Top of Material to process

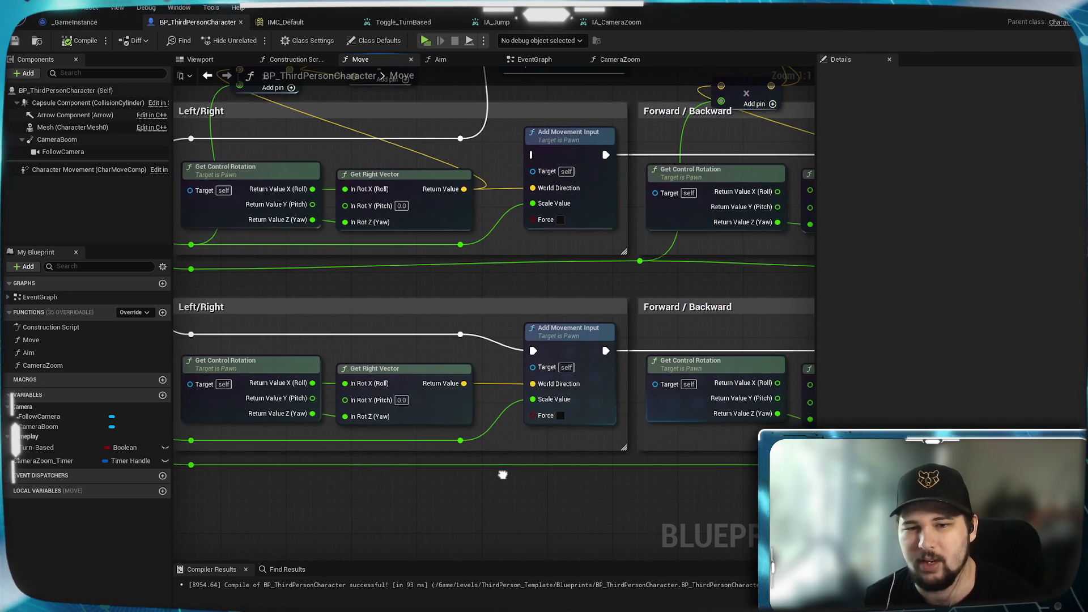
pyautogui.moveTo(662, 464)
pyautogui.mouseDown()
pyautogui.moveTo(321, 476)
pyautogui.moveTo(484, 517)
pyautogui.moveTo(491, 335)
pyautogui.moveTo(547, 434)
pyautogui.mouseUp()
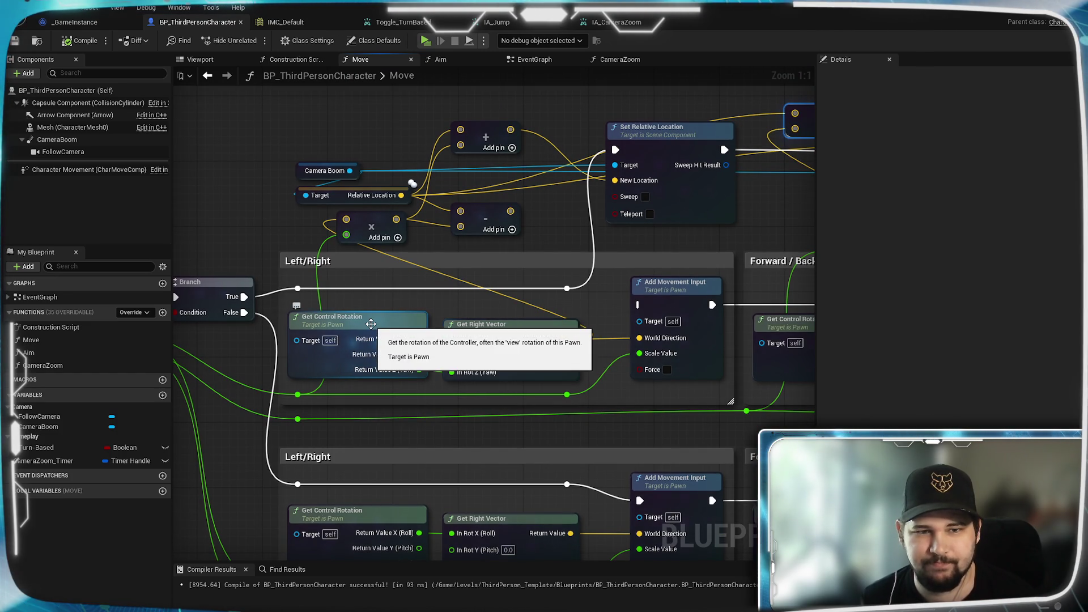
# Add a Get World Rotation node from Camera Boom and place it above the Camera Boom node
pyautogui.moveTo(361, 309); pyautogui.dragTo(518, 344)
pyautogui.moveTo(508, 205)
pyautogui.mouseDown()
pyautogui.moveTo(315, 164)
pyautogui.moveTo(328, 154)
pyautogui.mouseUp()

Bottom of Material to process

**Task item**
Please state how many lines of the entries above include the string "moveTo", giving the number and nothing more.

**Solution for this task**
9